More research is being done today that examines the organic structure image satisfaction of work forces. In Franzoi and Herzog s 1987 survey they asked work forces and adult females to judge 35 different facets of their ain organic structures. Men judged 16 points ( e.g. organic structure build, tummy, natess, thighs ) more favourably than adult females, while adult females merely found more positive attitudes associated with their ears. Harmonizing to Franzoi and Herzog ( 1987 ) these organic structure esteem differences can be attributed to three things ; the greater public attending to the female organic structure, the greater importance females place on their visual aspect due to such attending, and the mode in which physical visual aspect more clearly defines a female s worth and position than that of a male s. Andersen and DiDomencio ( 1992 ) compared organic structure
form ideals in articles and advertizements in 10 work forces s magazines ( Gentlemen s Quarterly, Field & A ; Stream, Jet, Life, Newsweek, National Geographic, Rolling rock, Playboy, Penthouse, and Sports Illustrated ) and in 10 adult females s magazines ( Ladies Home Journal, Redbook, Better Homes and Gardens, Family Circle, Seventeen, Glamour, McCalls, Woman s Day, Good Housekeeping, and cosmopolite ) . They found that diet advertizements magazines. This ratio closely reflected the ratio of the incidence of eating upsets in adult females to the incidence of eating upsets in work forces ( Cusumano & A ; Thompson, 1997 ) . Harmonizing to Botta the available studies suggest that media do hold an impact on organic structure
image perturbation, both straight through organic structure image processing and indirectly by
promoting males and females to back their several ideals and by set uping what they see as realistic ideals ( Botta, 1999 ) .

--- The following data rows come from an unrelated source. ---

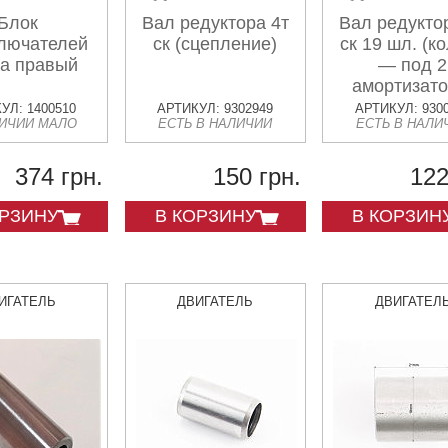
Блок
Вал редуктора 4т
Вал редукто
лючателей
ск (сцепление)
ск 19 шл. (к
a правый
— под 2
амортизато
УЛ: 1400510
АРТИКУЛ: 9302949
АРТИКУЛ: 930
ЛИЧИИ МАЛО
ЕСТЬ В НАЛИЧИИ
ЕСТЬ В НАЛИ
374 грн.
150 грн.
122
ОРЗИНУ
В КОРЗИНУ
В КОРЗИН
ИГАТЕЛЬ
ДВИГАТЕЛЬ
ДВИГАТЕЛ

The present survey seeks to analyze the influence of exposure to media ideal organic structure images and the consciousness and internalisation of those ideals on males and females. The consequences of old surveies indicate that the media plays a function in non merely reflecting social perceptual experiences of male and female organic structure image, but in determining those perceptual experiences. Media stereotypes, publicizing gambits, and the manner industry have all lead to the debut of the unrealistic ideal organic structure form that we compare ourselves to. How we feel about our organic structures and how our organic structures look to us in the mirror is an of import facet of our ego regard and for many Americans the media tells us how we should experience and look.